▶ **INSTRUCTIONS FOR THE TASK**
Give the items starting at the line that contains "scientific name: Asplenium pellucidum" and ending at the line that contains "collectors: W. D. Stevens" as a two-column CSV with the columns field and value. Write one row per item, putting each value in its own quoted field and turning any line breaks into spaces.
··· DATASET CONTENT
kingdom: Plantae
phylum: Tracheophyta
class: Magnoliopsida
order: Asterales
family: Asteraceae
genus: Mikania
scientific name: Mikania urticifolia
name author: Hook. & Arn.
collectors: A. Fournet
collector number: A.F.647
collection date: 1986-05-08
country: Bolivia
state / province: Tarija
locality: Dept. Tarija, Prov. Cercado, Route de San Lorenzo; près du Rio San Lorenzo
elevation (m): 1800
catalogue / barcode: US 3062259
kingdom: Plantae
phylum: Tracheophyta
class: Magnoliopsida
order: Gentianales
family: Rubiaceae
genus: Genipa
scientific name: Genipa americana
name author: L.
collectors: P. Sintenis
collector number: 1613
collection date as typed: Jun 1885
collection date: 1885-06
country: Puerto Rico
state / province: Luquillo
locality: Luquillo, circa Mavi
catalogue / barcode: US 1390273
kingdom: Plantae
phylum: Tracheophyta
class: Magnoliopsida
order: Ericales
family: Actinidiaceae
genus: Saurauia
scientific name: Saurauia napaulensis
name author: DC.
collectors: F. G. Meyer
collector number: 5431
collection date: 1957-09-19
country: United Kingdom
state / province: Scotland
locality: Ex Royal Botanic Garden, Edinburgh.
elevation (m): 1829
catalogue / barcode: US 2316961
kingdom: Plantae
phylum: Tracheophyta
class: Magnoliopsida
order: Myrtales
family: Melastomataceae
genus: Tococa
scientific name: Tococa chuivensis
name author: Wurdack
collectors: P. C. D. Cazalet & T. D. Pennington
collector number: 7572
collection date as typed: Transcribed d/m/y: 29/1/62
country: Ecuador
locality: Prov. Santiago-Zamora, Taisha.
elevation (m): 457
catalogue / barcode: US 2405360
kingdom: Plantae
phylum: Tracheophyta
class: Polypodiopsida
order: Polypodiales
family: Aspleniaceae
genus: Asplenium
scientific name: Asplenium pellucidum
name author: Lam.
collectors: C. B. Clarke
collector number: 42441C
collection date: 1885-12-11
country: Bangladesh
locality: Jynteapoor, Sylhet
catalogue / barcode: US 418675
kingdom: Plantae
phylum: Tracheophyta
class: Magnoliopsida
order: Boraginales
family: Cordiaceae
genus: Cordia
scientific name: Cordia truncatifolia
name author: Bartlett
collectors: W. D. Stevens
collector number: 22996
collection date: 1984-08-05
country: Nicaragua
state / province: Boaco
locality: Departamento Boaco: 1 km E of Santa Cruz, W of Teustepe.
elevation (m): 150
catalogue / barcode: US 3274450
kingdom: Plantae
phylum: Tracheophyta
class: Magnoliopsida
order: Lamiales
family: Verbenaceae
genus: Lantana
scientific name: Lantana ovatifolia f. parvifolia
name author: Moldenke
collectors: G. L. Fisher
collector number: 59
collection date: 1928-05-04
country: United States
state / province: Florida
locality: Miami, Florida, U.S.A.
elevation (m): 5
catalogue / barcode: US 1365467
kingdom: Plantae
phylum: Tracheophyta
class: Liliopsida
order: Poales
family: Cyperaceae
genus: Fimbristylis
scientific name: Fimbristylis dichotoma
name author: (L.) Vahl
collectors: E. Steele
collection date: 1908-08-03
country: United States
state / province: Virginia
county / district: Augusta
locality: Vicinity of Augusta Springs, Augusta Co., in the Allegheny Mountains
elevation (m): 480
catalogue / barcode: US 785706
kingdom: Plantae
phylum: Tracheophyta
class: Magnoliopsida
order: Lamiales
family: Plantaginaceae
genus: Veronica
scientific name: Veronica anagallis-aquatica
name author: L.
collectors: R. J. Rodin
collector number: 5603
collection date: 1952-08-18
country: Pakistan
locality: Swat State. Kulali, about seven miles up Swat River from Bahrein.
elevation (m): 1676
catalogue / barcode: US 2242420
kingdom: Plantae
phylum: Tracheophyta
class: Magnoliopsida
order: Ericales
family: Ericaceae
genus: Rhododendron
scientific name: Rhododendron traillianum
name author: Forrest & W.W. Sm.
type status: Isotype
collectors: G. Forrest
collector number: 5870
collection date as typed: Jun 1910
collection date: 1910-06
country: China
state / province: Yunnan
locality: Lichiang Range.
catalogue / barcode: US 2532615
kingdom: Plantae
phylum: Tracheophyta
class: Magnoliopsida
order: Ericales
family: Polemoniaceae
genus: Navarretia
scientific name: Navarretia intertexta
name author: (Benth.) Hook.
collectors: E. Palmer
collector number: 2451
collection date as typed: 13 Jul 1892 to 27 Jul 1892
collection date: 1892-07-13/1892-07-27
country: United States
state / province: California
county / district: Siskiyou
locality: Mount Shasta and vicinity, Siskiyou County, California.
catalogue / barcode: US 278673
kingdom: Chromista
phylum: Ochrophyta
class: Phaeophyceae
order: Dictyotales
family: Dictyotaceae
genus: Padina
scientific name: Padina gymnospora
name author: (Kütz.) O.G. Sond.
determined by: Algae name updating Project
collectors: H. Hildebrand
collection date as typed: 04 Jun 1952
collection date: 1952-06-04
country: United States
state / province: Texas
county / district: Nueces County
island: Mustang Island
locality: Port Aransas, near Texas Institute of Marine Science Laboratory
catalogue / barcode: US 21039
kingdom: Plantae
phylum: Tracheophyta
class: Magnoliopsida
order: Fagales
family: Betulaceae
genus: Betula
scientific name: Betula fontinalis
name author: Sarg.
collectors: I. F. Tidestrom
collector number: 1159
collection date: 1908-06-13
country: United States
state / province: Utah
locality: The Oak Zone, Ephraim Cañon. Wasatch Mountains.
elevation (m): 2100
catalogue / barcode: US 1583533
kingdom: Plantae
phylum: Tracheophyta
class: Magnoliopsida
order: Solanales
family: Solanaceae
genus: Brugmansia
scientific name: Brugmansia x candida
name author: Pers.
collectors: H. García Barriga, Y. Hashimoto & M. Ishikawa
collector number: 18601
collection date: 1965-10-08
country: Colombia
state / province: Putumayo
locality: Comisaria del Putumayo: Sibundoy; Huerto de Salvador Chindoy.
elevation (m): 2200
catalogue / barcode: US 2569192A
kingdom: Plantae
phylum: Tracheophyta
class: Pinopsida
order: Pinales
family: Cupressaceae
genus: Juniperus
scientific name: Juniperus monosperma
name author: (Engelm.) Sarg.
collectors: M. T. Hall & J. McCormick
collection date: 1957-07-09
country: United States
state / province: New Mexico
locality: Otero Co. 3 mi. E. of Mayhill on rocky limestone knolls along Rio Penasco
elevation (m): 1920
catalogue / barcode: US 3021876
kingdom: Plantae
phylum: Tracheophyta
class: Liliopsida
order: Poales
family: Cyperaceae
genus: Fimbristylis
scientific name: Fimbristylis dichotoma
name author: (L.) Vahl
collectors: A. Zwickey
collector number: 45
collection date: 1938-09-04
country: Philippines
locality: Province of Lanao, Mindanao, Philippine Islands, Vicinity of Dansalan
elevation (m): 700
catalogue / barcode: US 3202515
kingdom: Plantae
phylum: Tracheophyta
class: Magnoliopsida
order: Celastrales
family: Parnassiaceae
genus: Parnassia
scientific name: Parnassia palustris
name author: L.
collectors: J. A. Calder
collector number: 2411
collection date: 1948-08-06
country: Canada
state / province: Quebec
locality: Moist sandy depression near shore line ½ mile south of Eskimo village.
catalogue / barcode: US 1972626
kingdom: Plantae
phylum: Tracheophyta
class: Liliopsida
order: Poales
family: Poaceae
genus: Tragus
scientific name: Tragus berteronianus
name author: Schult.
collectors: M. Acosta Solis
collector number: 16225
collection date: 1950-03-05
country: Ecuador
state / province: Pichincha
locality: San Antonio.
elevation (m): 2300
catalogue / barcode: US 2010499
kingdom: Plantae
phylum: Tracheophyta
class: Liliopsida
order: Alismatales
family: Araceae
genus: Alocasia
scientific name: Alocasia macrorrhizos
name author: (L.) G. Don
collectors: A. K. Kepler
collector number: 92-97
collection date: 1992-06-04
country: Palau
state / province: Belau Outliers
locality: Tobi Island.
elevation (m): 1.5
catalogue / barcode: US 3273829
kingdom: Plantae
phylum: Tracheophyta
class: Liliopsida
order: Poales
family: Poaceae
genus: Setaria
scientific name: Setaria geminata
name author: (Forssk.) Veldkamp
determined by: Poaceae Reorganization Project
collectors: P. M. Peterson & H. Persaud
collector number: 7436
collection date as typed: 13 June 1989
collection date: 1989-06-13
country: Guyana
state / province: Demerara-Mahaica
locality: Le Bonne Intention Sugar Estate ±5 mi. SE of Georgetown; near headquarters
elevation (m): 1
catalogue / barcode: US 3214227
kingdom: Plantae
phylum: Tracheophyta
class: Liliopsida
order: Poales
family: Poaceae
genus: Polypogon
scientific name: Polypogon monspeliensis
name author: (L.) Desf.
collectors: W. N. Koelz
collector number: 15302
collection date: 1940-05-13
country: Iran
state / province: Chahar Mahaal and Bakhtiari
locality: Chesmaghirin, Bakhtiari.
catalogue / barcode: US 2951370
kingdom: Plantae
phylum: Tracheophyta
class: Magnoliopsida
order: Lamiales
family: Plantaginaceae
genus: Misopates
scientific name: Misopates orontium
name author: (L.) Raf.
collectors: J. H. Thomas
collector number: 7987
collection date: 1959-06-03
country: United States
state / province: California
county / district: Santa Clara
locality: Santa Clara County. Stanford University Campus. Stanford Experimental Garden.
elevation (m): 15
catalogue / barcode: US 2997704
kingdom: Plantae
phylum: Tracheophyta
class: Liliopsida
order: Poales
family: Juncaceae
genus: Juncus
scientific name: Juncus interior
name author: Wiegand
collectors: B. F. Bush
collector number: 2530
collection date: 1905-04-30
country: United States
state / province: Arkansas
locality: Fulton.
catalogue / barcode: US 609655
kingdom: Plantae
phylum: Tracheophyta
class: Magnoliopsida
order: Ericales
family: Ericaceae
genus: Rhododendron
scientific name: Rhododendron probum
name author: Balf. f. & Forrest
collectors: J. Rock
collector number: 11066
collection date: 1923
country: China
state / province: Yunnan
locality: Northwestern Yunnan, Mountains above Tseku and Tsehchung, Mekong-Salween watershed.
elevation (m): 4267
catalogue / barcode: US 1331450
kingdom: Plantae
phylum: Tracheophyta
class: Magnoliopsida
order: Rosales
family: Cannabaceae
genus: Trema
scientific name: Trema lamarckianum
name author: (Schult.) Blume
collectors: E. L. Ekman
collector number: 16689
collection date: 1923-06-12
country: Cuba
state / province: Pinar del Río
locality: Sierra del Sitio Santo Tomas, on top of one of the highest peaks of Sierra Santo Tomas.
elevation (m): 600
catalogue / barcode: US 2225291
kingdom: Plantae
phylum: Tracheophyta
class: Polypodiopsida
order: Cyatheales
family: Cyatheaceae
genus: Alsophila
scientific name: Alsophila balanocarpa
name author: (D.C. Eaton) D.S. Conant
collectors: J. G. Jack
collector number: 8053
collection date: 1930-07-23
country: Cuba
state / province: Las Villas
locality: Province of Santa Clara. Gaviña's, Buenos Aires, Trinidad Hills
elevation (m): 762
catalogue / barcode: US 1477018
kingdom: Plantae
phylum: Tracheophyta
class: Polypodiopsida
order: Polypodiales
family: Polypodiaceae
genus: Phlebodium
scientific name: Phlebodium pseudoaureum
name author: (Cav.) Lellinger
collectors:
······
▶ **ANSWER TO THE EXERCISE**
field,value
"scientific name:","Asplenium pellucidum"
"name author:","Lam."
"collectors:","C. B. Clarke"
"collector number:","42441C"
"collection date:","1885-12-11"
"country:","Bangladesh"
"locality:","Jynteapoor, Sylhet"
"catalogue / barcode:","US 418675"
"kingdom:","Plantae"
"phylum:","Tracheophyta"
"class:","Magnoliopsida"
"order:","Boraginales"
"family:","Cordiaceae"
"genus:","Cordia"
"scientific name:","Cordia truncatifolia"
"name author:","Bartlett"
"collectors:","W. D. Stevens"